#### Dataset extract
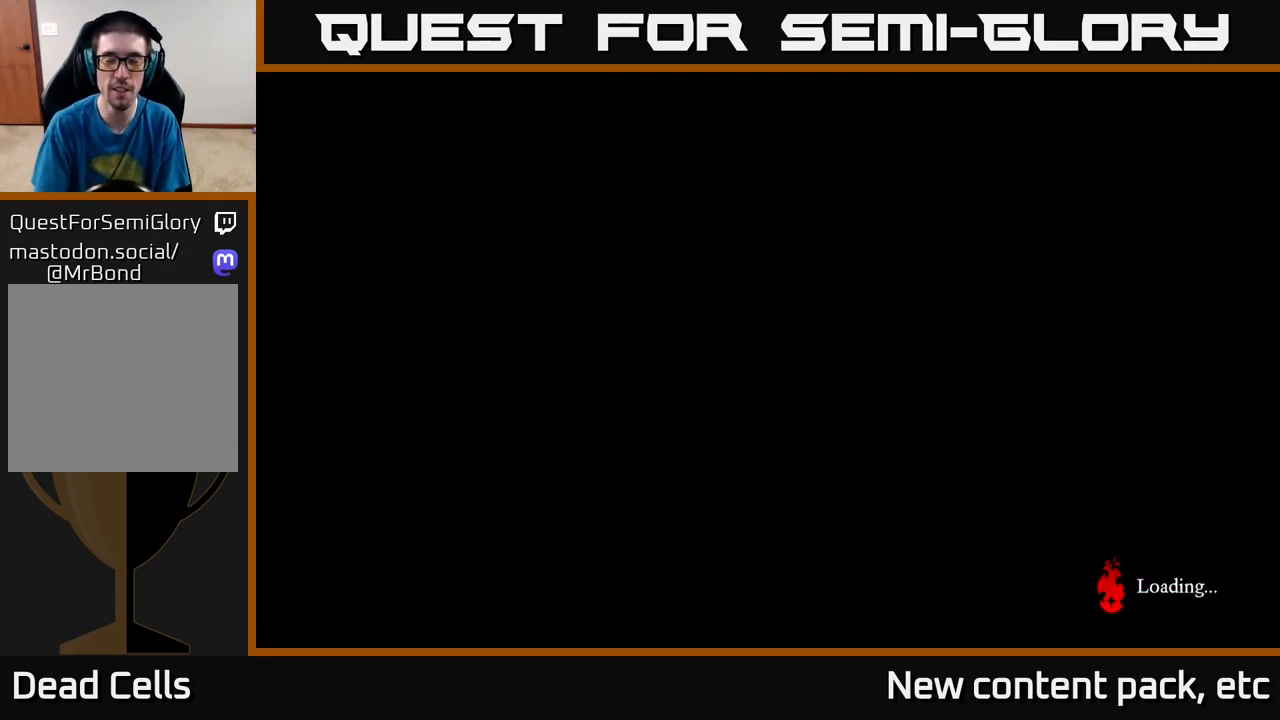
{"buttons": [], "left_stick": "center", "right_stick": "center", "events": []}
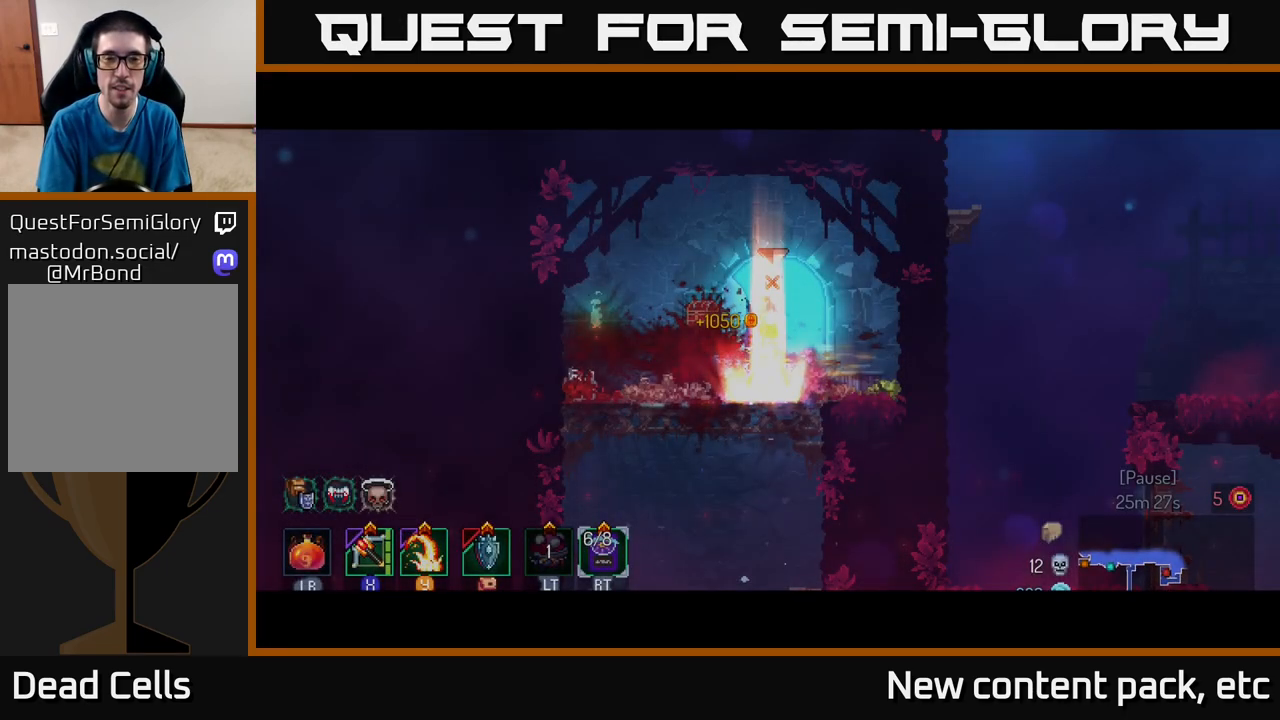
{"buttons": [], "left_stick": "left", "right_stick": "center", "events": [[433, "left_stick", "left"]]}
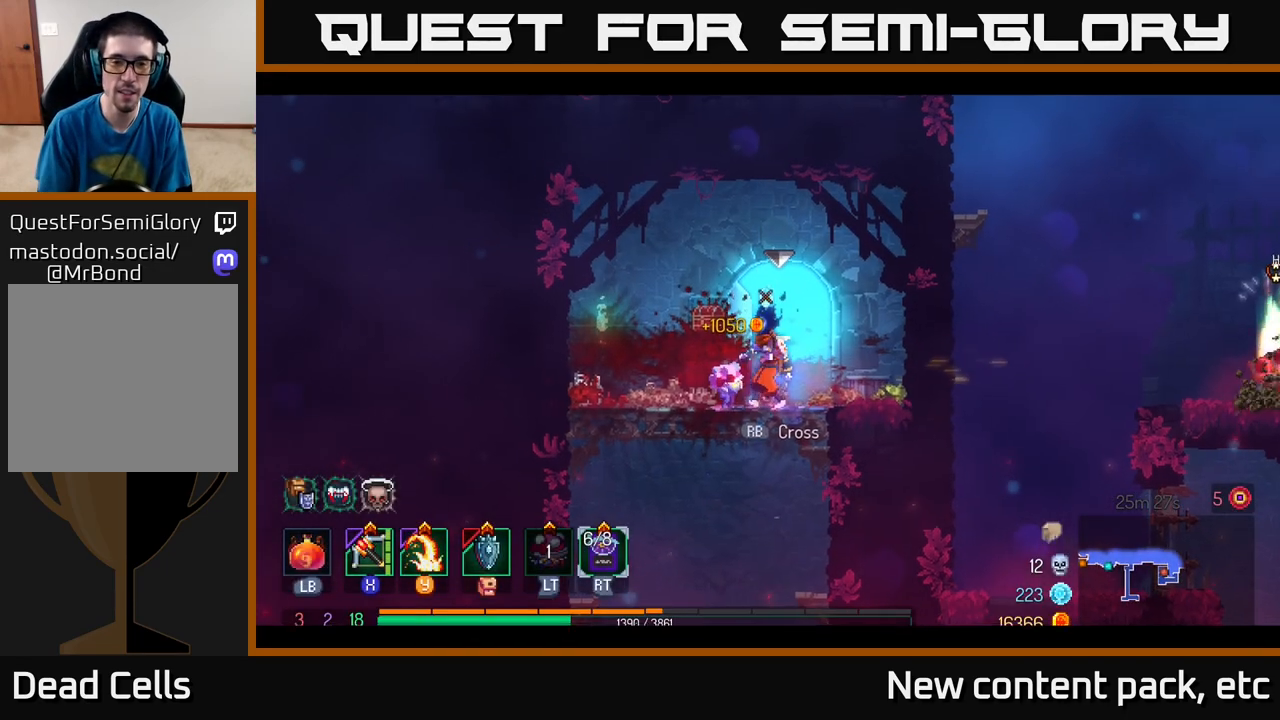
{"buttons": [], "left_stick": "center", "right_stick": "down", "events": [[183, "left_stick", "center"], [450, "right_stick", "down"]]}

#### Requirement
Repeat all the material exactly, but keep pictures out of the copy.

#### Result
{"buttons": [], "left_stick": "center", "right_stick": "center", "events": []}
{"buttons": [], "left_stick": "left", "right_stick": "center", "events": [[433, "left_stick", "left"]]}
{"buttons": [], "left_stick": "center", "right_stick": "down", "events": [[183, "left_stick", "center"], [450, "right_stick", "down"]]}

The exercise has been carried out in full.